Kahkaha atıp bu seferde orta sehpayı devirmiştim. Etrafta ne varsa fırlatıyordum. Duyduğum uğultudan farksız sesleri algılayamıyordum. Kırılacak birşey kalmamıştı. Kollarımdan tutulsamda kimse beni kontrol edemiyordu. Bahçeye bakan uzun sürgülü cam kapıya gözüm kaydı. Içimdeki dinmek bilmeyen o volkan beni kavuruyordu. Sanki kendimden bağımsız hareket ediyordum. Bir anda cama yaklaşıp sağ elimi cama vurdum. Tuzla buz olan cam büyük bir gürültü ile etrafa dağılmıştı. Dirseğimden akan kan damlaları parkeyi boyamaya başlamıştı. Ben ise yaptığım esere gülümseyerek bakıyordum. Bir anda gözlerimin önüne giren bedene baktım. Polat bana birşeyler söylüyordu. Ama sadece dudağının hareket etmesini görüyordum. Sakinlemiştim gevşeyen bedenimden anlıyordum.

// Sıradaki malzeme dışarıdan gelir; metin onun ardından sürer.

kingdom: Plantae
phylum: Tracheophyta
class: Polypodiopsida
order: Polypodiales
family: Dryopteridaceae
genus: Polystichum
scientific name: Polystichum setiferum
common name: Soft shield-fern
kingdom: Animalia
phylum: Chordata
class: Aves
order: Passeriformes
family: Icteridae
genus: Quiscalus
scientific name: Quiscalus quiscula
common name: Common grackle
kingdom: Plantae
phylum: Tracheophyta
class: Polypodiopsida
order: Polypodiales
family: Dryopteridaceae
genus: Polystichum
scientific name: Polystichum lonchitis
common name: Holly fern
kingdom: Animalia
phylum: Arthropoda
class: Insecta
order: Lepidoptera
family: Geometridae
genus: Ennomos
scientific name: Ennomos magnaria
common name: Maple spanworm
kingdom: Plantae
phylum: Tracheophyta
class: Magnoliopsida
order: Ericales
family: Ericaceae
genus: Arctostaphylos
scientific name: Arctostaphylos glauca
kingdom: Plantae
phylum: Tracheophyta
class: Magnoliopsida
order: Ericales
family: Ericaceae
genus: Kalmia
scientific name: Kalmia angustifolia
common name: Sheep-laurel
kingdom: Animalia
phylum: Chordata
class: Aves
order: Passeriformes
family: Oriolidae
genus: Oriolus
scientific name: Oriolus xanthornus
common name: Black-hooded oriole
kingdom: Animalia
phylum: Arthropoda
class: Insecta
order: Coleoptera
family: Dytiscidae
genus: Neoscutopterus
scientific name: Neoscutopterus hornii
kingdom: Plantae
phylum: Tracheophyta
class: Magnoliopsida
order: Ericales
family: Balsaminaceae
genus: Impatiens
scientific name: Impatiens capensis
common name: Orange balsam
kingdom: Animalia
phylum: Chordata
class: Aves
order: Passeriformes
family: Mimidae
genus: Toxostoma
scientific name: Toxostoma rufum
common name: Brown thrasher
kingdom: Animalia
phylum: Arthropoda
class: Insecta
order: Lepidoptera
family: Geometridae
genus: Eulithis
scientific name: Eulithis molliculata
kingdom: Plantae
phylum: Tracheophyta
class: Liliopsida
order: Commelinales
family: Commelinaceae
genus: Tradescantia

Polat bir anda beni kucağına almıştı. Merdivenleri hızla çıkıyorduk, korktuğum başıma gelmişti. Ben artık eski ben olmuştum. Hiç düzelmemiştim. Krizlerim arada kendini belli etsede ben toparlayamamıştım. Amcama Öykü'ye yalan söylemiş düzelmiş gibi rol yapmıştım. Yumuşak yere koyulan bedenim ile koluma baktım. Kandan gözükmeyen etime boş gözlerimi gezdirdim. Acı hissimin yok olmasıyla sanki başkasının koluna bakıyormuş gibiydim. Polat koluma havlu sarmıştı. Köşede Savaş'a sarılarak ağlayan Öykü bana korkuyla bakıyordu.

-"Eskisi gibi oldu işte yine onun gibi oldu"

Yavas yavaş kulaklarıma gelen sesler ile artık krizim son bulmuştu.

-"Ne eskisi Öykü"

Polat sinirle Öykü'ye bakıyordu bazı gerçekleri duymak istiyordu.

-"Ben ben anlatamam Umay çok kızar"

Polat'ın bakışları beni bulmuştu anında. Bana sinirle bakmıyordu ilk defa gözlerinde korkuyu görüyordum. Korkmuştu hissettiriyordu.

-"Abi doktor geldi"

Sergen yanındaki adam ile içeriye girmişti. Doktor olarak tahmin ettiğim kişi hemen yatağın yanına gelip çantasını açtı. Hızlıydı ya kan kaybedip ölmemem için bu kadar acele ediyordu. Ya da Polat'ın gazabından korktuğu için. Koluma hemen bakıp şırıngaya bir ilaç koyup koluma iğneyi batırmıştı. Hemen çantasındaki malzemeler ile kanı temizleyip bir kaç tane yaraya dikiş atmıştı.

-"Fazla derin kesilmemiş bir kaç tane ilaç yazıyorum tok karnına içer ağrıyı azaltmasına yardımcı olur. Kremde yazdım dikişleri alındıktan sonra kullanabilir."

Adamın işi bittikten sonra hemen odadan çıkmıştı. Kimseyle konuşmuyordum boş boş karşımdaki dolaba bakıyordum.

-"Umay iyimisin?"

Savaş'ın sorusunu duysamda kafamı çevirmemiştim.

-"Umay nolur cevap ver korkutma beni"

Öykü yanıma oturmuş sağlan olan elimi tutmuştu. Konuşmak bana bir süre haram olacaktı. Hiç kimseye cevap vermemiştim. Gözlerimi asla karşımdaki dolaptan çekmiyordum.

-"Sonra konuşursunuz çıkın dinlensin biraz"

Polat'ın konuşmasıyla mecburen odadan çıkmışlardı. Üzerime çöken yorgunluk ile biraz aşağıya kayıp kafamı yastığa koydum. Gözlerimi kapatıp yorgun bedenimi uykuya teslim ederken üzerime örtülen pike ve anlıma konan öpücük son hatırladığım şeylerdi.